**DATASET EXCERPTS**
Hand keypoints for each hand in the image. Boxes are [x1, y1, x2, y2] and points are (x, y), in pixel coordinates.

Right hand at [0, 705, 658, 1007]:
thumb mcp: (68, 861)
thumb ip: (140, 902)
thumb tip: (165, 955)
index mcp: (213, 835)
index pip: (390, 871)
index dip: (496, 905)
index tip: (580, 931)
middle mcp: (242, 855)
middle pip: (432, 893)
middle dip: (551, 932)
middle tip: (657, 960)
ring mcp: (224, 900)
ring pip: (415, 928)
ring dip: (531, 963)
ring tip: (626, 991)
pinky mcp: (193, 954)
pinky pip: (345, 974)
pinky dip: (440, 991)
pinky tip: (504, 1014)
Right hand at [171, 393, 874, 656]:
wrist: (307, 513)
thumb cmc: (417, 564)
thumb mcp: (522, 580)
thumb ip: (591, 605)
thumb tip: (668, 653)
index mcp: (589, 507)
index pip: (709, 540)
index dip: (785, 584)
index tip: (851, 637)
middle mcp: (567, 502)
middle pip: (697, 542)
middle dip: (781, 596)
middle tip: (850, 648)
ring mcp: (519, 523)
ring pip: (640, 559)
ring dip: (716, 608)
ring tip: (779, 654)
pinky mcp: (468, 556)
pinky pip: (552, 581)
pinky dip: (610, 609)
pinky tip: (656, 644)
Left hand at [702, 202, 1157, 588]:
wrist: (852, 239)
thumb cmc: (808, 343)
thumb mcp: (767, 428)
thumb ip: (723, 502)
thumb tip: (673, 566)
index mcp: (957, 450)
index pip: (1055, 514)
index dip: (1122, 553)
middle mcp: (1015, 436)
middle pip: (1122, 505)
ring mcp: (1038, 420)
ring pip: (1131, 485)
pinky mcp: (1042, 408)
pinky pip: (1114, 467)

**ACTION ITEM**
Quote, with nothing altered, all lines from the start of the entries to the line that carries "pinky pip: (345, 974)", inclusive.

**WRITTEN REPLY**
Hand keypoints for each hand in the image. Boxes are [x1, y1, x2, y2] and points are (x, y), in pixel coordinates.

Right hand at [0, 705, 658, 1007]:
thumb mcp: (68, 861)
thumb ip: (140, 902)
thumb tip: (165, 955)
index mcp: (213, 835)
index pip: (390, 871)
index dip: (496, 905)
index tip: (580, 931)
middle mcp: (242, 855)
middle pip: (432, 893)
middle dip: (551, 932)
middle tip: (657, 960)
ring mcp: (224, 900)
ring pip: (415, 928)
ring dip: (531, 963)
ring tip: (626, 991)
pinky mcp: (193, 954)
pinky pip: (345, 974)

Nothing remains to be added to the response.